Tomato Salad with Pumpkin Seed Oil
Ripe tomatoes and pumpkin seed oil are the main ingredients for this salad, popular in the northeastern corner of Slovenia.
In Šempeter, where I grew up, my brother is taking care of our family garden, so we have fresh tomatoes every summer and we regularly enjoy tomato salad for dinner. Two years ago, I tried to recreate it in the US, but with the store-bought tomatoes I had at hand, it just wasn’t the same. So if you can get your hands on ripe tomatoes, this is a great recipe, but if not, skip it.
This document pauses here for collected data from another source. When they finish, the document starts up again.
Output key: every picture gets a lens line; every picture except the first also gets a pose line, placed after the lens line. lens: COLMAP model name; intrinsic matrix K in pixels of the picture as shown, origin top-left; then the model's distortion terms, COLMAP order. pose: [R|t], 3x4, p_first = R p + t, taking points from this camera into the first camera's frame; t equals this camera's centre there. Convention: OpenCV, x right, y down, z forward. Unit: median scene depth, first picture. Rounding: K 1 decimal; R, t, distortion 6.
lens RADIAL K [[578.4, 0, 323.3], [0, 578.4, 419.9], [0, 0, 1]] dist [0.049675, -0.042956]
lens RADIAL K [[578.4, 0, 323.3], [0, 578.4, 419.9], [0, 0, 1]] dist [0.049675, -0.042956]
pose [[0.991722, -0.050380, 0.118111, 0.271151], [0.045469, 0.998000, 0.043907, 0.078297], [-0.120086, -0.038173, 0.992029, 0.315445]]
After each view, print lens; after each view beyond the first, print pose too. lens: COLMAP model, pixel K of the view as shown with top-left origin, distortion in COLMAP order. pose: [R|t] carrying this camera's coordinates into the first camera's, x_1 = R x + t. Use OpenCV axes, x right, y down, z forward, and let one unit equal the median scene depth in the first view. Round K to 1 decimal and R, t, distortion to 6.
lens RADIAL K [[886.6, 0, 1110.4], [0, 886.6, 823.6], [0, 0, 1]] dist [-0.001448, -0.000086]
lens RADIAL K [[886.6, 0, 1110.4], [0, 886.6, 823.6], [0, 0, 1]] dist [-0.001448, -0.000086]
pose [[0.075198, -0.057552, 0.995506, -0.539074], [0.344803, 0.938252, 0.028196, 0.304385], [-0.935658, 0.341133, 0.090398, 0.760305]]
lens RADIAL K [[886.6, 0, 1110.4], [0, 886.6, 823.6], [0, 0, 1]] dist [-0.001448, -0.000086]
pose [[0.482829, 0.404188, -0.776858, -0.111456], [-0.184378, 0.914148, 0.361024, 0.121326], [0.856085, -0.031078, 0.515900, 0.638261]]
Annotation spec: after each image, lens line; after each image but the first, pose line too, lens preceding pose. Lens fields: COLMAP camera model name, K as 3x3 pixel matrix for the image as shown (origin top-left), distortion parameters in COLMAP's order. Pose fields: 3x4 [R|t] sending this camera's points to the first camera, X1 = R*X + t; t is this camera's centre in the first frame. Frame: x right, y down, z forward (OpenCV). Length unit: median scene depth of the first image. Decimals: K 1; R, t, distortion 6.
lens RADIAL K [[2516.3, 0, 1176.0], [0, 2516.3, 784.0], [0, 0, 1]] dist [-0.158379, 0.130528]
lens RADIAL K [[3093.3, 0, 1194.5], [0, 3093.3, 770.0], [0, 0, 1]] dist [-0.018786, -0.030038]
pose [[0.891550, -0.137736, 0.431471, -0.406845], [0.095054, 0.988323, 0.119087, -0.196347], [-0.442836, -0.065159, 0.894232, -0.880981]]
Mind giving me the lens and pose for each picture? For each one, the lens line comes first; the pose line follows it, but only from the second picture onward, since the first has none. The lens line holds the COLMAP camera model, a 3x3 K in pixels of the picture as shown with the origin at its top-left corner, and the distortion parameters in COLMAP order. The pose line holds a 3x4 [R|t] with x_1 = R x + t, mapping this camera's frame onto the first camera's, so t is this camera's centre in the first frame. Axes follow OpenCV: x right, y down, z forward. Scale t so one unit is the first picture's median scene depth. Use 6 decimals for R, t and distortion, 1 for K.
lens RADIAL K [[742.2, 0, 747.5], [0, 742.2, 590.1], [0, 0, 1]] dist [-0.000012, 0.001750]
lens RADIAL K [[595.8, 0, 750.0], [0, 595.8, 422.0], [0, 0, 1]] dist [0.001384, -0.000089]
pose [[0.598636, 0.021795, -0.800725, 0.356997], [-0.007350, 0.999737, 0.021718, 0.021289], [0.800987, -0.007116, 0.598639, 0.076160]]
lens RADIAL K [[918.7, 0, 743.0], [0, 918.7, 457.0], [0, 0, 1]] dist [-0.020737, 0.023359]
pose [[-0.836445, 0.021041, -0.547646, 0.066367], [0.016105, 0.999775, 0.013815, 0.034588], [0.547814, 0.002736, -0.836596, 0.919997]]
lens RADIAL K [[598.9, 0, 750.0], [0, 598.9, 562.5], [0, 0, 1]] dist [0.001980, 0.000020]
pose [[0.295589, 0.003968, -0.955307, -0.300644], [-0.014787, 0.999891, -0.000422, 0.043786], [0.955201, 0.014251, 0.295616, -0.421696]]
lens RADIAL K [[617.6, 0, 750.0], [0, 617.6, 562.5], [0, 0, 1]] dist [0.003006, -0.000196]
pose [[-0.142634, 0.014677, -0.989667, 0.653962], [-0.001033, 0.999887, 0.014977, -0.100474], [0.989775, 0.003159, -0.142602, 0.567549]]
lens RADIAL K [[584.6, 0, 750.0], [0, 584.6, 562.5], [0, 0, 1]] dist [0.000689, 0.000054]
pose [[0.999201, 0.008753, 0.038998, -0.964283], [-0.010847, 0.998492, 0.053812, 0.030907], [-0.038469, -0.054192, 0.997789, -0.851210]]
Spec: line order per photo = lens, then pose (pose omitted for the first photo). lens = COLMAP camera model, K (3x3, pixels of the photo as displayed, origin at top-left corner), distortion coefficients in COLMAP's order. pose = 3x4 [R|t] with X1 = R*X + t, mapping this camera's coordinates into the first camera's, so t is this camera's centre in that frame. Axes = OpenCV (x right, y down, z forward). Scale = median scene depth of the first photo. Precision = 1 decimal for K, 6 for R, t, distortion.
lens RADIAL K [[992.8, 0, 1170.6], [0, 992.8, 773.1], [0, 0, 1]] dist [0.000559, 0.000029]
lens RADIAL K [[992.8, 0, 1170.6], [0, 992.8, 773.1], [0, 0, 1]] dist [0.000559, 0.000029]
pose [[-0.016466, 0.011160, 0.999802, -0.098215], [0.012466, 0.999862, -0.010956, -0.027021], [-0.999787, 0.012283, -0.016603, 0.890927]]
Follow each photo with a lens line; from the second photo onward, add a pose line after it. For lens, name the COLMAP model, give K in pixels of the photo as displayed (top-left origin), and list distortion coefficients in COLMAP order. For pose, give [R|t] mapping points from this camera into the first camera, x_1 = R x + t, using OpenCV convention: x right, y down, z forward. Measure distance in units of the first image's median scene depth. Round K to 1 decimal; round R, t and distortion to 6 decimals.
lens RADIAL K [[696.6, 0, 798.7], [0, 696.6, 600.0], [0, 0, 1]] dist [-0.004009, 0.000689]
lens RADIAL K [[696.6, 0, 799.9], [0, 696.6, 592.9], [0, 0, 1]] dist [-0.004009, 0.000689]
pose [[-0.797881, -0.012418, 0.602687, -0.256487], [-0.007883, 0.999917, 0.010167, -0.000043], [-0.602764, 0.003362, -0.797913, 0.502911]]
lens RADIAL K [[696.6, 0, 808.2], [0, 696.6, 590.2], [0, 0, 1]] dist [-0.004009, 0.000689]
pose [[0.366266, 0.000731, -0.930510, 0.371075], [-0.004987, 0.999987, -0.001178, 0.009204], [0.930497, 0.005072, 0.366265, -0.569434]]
For the dressing, I usually use Štajersko prekmursko pumpkin seed oil (for the list of producers, click here). It is a Slovenian product with a protected designation of origin indication. The Štajerska and Prekmurje regions have a long tradition of growing pumpkins for oil and processing pumpkin seeds into pumpkin oil, dating back all the way to the 18th century.
In my family we usually have this salad for dinner with warm bread, but it is also great with dödöli.
Recipe
Ingredients:
2-3 ripe tomatoes
1 spring onion
150 g white cheese (I use the Slovenian ‘beli sir', which is similar to feta)
pumpkin seed oil
pumpkin seeds
coarse salt
Instructions:
Core the tomatoes and slice them into half-moons. Slice the white cheese. Chop the spring onion.
Place everything in a large bowl. Add the pumpkin seed oil, coarse salt to taste. Sprinkle with pumpkin seeds and serve with warm bread.